Su ascenso al poder, su innegable labor como legislador y la creación del Imperio napoleónico, hicieron que llegase a disfrutar de un respaldo mayoritario en la Francia de entonces. Un ascenso al poder de la Revolución que le llevó a ostentar una autoridad más parecida a la del Antiguo Régimen que la que defendían los ideales revolucionarios: el Imperio y la soberanía de una dinastía familiar. Pese a las aparentes contradicciones, conseguiría dotar a la Francia de principios del siglo xix de todo aquéllo que necesitaba desde el inicio de la Revolución: paz, orden y progreso.
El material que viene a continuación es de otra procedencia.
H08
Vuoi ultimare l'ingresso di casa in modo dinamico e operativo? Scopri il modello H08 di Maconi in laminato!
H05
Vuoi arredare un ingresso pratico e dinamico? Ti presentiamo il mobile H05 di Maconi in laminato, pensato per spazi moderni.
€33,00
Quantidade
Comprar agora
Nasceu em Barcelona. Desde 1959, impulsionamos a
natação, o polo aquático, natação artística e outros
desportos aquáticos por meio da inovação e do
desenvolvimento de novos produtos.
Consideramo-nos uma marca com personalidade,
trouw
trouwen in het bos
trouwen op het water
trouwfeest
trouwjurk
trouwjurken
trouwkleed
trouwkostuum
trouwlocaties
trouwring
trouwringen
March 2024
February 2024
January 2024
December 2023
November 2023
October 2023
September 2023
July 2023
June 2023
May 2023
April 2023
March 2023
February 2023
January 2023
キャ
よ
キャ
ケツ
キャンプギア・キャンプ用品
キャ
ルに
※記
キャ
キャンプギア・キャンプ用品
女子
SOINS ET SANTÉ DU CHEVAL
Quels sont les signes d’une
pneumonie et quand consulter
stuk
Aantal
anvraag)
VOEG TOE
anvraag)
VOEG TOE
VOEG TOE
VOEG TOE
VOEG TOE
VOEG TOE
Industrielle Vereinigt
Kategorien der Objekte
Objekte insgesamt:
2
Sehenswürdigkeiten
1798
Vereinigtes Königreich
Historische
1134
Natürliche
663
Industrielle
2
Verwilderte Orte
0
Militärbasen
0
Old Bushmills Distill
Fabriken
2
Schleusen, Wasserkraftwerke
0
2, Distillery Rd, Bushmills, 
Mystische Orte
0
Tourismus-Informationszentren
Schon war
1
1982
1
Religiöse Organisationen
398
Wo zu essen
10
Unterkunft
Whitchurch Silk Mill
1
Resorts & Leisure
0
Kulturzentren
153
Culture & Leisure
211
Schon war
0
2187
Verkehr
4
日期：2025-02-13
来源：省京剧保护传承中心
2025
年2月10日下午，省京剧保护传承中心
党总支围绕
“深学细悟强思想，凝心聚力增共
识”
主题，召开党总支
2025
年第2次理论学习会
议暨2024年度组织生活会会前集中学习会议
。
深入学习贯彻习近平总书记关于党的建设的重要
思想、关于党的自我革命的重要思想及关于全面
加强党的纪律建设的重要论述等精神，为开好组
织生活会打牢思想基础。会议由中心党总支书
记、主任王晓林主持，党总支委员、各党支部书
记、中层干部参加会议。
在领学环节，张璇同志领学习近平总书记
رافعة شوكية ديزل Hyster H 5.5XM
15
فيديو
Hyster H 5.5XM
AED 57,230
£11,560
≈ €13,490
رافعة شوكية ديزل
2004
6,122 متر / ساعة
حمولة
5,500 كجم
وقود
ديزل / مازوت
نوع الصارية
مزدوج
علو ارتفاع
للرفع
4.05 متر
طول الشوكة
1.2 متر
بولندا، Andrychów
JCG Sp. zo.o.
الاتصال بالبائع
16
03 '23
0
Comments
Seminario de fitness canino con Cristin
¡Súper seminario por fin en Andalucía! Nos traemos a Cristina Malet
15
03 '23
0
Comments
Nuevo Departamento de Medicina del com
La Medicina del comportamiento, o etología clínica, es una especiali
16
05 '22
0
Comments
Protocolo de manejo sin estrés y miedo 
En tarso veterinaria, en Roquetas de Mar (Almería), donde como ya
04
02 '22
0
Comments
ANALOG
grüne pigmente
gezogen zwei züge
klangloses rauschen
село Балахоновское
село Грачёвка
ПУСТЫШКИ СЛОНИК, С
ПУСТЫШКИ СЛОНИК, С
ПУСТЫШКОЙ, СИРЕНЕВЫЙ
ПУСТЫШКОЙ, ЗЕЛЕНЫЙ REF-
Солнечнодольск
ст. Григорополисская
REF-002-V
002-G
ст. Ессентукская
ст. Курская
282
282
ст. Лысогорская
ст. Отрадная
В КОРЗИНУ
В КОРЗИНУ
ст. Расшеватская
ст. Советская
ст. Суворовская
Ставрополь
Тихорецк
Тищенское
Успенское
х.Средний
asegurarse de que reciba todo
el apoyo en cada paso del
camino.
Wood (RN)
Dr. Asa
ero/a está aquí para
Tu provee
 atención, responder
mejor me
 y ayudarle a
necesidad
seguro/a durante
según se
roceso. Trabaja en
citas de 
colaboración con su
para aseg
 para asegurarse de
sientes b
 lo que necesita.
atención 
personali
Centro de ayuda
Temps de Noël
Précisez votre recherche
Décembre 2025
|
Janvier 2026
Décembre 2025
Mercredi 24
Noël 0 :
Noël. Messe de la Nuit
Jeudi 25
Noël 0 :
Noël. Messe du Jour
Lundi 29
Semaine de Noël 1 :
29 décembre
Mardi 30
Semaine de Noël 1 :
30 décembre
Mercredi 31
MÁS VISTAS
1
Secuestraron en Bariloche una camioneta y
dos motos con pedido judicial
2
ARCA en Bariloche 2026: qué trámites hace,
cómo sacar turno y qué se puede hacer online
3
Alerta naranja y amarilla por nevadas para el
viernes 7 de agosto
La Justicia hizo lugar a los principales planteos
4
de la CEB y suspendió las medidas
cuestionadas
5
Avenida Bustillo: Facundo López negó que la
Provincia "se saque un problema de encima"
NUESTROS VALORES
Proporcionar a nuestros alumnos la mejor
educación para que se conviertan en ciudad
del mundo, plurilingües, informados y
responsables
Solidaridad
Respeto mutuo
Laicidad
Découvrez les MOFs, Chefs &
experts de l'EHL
La guerra sería su principal baza expansiva, empero, generaría su posterior derrota.
La mal gestionada batalla naval de Trafalgar, la terrible experiencia en Rusia, la dificil conquista y mantenimiento de una España guerrillera, que finalizó en otra debacle, la batalla de Waterloo y una Inglaterra siempre dispuesta a no ceder a su estrategia de Imperio europeo, llevaron a la caída del poder de Napoleón, al destierro en la perdida isla atlántica de Santa Elena, y al final de unos días gloriosos para Francia.